**Assigned task**.
The required output is every entry below, copied exactly.

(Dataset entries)
* * * *

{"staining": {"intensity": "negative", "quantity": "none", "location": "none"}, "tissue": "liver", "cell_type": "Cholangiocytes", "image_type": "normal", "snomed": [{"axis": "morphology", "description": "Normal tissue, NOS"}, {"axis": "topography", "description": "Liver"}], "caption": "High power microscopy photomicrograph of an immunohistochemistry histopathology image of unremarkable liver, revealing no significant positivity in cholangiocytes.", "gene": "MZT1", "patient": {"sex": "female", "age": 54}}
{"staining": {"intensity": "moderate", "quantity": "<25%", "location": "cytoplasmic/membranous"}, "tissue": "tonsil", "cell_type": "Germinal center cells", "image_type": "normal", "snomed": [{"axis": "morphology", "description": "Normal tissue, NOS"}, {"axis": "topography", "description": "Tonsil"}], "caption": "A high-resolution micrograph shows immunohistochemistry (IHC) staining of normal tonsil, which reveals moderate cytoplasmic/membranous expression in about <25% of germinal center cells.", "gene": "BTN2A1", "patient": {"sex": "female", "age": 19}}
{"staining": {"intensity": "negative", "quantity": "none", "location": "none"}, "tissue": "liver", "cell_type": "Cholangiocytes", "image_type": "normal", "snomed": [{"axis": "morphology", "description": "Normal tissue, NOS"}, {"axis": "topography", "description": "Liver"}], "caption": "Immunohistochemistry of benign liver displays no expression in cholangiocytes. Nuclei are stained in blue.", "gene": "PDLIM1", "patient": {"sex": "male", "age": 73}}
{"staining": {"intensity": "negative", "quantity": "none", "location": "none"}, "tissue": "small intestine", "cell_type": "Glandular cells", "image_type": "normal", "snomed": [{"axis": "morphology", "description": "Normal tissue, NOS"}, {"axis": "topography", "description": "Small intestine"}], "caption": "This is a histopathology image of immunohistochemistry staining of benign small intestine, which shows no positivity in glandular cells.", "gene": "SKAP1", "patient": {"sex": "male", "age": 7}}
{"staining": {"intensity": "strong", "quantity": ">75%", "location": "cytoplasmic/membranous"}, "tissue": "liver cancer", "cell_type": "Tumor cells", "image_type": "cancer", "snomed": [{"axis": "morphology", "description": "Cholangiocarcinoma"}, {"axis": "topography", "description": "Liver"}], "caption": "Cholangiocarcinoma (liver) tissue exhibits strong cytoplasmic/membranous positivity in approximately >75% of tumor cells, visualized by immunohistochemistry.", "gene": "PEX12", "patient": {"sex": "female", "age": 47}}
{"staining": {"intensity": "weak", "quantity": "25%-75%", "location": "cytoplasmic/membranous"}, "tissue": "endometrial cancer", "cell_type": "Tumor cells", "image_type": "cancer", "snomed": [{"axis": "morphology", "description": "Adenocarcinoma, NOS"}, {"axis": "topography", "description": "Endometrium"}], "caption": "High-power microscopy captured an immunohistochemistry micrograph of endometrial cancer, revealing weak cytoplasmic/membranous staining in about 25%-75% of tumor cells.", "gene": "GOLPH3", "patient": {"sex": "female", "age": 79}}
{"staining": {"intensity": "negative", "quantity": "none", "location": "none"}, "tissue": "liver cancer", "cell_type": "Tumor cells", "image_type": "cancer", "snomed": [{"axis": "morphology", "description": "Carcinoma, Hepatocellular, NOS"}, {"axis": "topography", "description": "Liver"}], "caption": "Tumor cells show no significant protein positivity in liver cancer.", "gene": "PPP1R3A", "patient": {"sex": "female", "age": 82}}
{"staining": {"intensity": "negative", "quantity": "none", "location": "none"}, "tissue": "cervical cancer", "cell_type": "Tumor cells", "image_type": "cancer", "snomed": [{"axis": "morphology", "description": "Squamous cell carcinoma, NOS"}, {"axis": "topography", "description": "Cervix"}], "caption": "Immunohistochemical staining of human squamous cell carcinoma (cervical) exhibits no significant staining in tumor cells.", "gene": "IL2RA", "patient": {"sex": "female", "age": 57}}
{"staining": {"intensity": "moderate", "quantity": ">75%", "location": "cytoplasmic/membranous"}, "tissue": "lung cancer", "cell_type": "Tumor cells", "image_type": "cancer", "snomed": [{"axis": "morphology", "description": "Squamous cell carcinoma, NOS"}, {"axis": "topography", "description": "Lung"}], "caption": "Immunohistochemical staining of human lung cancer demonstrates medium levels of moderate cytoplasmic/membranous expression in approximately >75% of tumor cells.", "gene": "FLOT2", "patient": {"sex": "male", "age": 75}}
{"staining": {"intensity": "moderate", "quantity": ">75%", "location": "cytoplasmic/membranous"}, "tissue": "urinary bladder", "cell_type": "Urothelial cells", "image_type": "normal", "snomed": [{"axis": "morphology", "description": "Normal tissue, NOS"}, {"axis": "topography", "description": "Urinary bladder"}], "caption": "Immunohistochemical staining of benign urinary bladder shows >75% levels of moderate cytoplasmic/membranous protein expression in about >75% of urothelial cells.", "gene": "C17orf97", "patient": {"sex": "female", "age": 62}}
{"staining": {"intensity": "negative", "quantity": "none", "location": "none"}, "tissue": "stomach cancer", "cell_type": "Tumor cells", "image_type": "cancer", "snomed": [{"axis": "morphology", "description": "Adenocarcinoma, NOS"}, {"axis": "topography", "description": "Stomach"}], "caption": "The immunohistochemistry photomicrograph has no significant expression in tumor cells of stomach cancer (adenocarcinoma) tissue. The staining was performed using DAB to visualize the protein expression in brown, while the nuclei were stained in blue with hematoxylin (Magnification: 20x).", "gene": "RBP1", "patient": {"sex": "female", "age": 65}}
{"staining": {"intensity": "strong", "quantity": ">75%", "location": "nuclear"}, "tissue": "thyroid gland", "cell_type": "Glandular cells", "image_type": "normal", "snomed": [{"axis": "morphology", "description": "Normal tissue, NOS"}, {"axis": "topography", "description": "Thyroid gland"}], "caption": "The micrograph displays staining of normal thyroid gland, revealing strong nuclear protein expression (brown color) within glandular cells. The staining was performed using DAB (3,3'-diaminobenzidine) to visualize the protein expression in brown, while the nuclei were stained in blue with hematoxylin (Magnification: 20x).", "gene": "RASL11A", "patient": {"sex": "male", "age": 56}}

* * * *

**Problem solution**.
{"staining": {"intensity": "negative", "quantity": "none", "location": "none"}, "tissue": "liver", "cell_type": "Cholangiocytes", "image_type": "normal", "snomed": [{"axis": "morphology", "description": "Normal tissue, NOS"}, {"axis": "topography", "description": "Liver"}], "caption": "High power microscopy photomicrograph of an immunohistochemistry histopathology image of unremarkable liver, revealing no significant positivity in cholangiocytes.", "gene": "MZT1", "patient": {"sex": "female", "age": 54}}
{"staining": {"intensity": "moderate", "quantity": "<25%", "location": "cytoplasmic/membranous"}, "tissue": "tonsil", "cell_type": "Germinal center cells", "image_type": "normal", "snomed": [{"axis": "morphology", "description": "Normal tissue, NOS"}, {"axis": "topography", "description": "Tonsil"}], "caption": "A high-resolution micrograph shows immunohistochemistry (IHC) staining of normal tonsil, which reveals moderate cytoplasmic/membranous expression in about <25% of germinal center cells.", "gene": "BTN2A1", "patient": {"sex": "female", "age": 19}}
{"staining": {"intensity": "negative", "quantity": "none", "location": "none"}, "tissue": "liver", "cell_type": "Cholangiocytes", "image_type": "normal", "snomed": [{"axis": "morphology", "description": "Normal tissue, NOS"}, {"axis": "topography", "description": "Liver"}], "caption": "Immunohistochemistry of benign liver displays no expression in cholangiocytes. Nuclei are stained in blue.", "gene": "PDLIM1", "patient": {"sex": "male", "age": 73}}
{"staining": {"intensity": "negative", "quantity": "none", "location": "none"}, "tissue": "small intestine", "cell_type": "Glandular cells", "image_type": "normal", "snomed": [{"axis": "morphology", "description": "Normal tissue, NOS"}, {"axis": "topography", "description": "Small intestine"}], "caption": "This is a histopathology image of immunohistochemistry staining of benign small intestine, which shows no positivity in glandular cells.", "gene": "SKAP1", "patient": {"sex": "male", "age": 7}}
{"staining": {"intensity": "strong", "quantity": ">75%", "location": "cytoplasmic/membranous"}, "tissue": "liver cancer", "cell_type": "Tumor cells", "image_type": "cancer", "snomed": [{"axis": "morphology", "description": "Cholangiocarcinoma"}, {"axis": "topography", "description": "Liver"}], "caption": "Cholangiocarcinoma (liver) tissue exhibits strong cytoplasmic/membranous positivity in approximately >75% of tumor cells, visualized by immunohistochemistry.", "gene": "PEX12", "patient": {"sex": "female", "age": 47}}
{"staining": {"intensity": "weak", "quantity": "25%-75%", "location": "cytoplasmic/membranous"}, "tissue": "endometrial cancer", "cell_type": "Tumor cells", "image_type": "cancer", "snomed": [{"axis": "morphology", "description": "Adenocarcinoma, NOS"}, {"axis": "topography", "description": "Endometrium"}], "caption": "High-power microscopy captured an immunohistochemistry micrograph of endometrial cancer, revealing weak cytoplasmic/membranous staining in about 25%-75% of tumor cells.", "gene": "GOLPH3", "patient": {"sex": "female", "age": 79}}
{"staining": {"intensity": "negative", "quantity": "none", "location": "none"}, "tissue": "liver cancer", "cell_type": "Tumor cells", "image_type": "cancer", "snomed": [{"axis": "morphology", "description": "Carcinoma, Hepatocellular, NOS"}, {"axis": "topography", "description": "Liver"}], "caption": "Tumor cells show no significant protein positivity in liver cancer.", "gene": "PPP1R3A", "patient": {"sex": "female", "age": 82}}
{"staining": {"intensity": "negative", "quantity": "none", "location": "none"}, "tissue": "cervical cancer", "cell_type": "Tumor cells", "image_type": "cancer", "snomed": [{"axis": "morphology", "description": "Squamous cell carcinoma, NOS"}, {"axis": "topography", "description": "Cervix"}], "caption": "Immunohistochemical staining of human squamous cell carcinoma (cervical) exhibits no significant staining in tumor cells.", "gene": "IL2RA", "patient": {"sex": "female", "age": 57}}
{"staining": {"intensity": "moderate", "quantity": ">75%", "location": "cytoplasmic/membranous"}, "tissue": "lung cancer", "cell_type": "Tumor cells", "image_type": "cancer", "snomed": [{"axis": "morphology", "description": "Squamous cell carcinoma, NOS"}, {"axis": "topography", "description": "Lung"}], "caption": "Immunohistochemical staining of human lung cancer demonstrates medium levels of moderate cytoplasmic/membranous expression in approximately >75% of tumor cells.", "gene": "FLOT2", "patient": {"sex": "male", "age": 75}}
{"staining": {"intensity": "moderate", "quantity": ">75%", "location": "cytoplasmic/membranous"}, "tissue": "urinary bladder", "cell_type": "Urothelial cells", "image_type": "normal", "snomed": [{"axis": "morphology", "description": "Normal tissue, NOS"}, {"axis": "topography", "description": "Urinary bladder"}], "caption": "Immunohistochemical staining of benign urinary bladder shows >75% levels of moderate cytoplasmic/membranous protein expression in about >75% of urothelial cells.", "gene": "C17orf97", "patient": {"sex": "female", "age": 62}}
{"staining": {"intensity": "negative", "quantity": "none", "location": "none"}, "tissue": "stomach cancer", "cell_type": "Tumor cells", "image_type": "cancer", "snomed": [{"axis": "morphology", "description": "Adenocarcinoma, NOS"}, {"axis": "topography", "description": "Stomach"}], "caption": "The immunohistochemistry photomicrograph has no significant expression in tumor cells of stomach cancer (adenocarcinoma) tissue. The staining was performed using DAB to visualize the protein expression in brown, while the nuclei were stained in blue with hematoxylin (Magnification: 20x).", "gene": "RBP1", "patient": {"sex": "female", "age": 65}}
{"staining": {"intensity": "strong", "quantity": ">75%", "location": "nuclear"}, "tissue": "thyroid gland", "cell_type": "Glandular cells", "image_type": "normal", "snomed": [{"axis": "morphology", "description": "Normal tissue, NOS"}, {"axis": "topography", "description": "Thyroid gland"}], "caption": "The micrograph displays staining of normal thyroid gland, revealing strong nuclear protein expression (brown color) within glandular cells. The staining was performed using DAB (3,3'-diaminobenzidine) to visualize the protein expression in brown, while the nuclei were stained in blue with hematoxylin (Magnification: 20x).", "gene": "RASL11A", "patient": {"sex": "male", "age": 56}}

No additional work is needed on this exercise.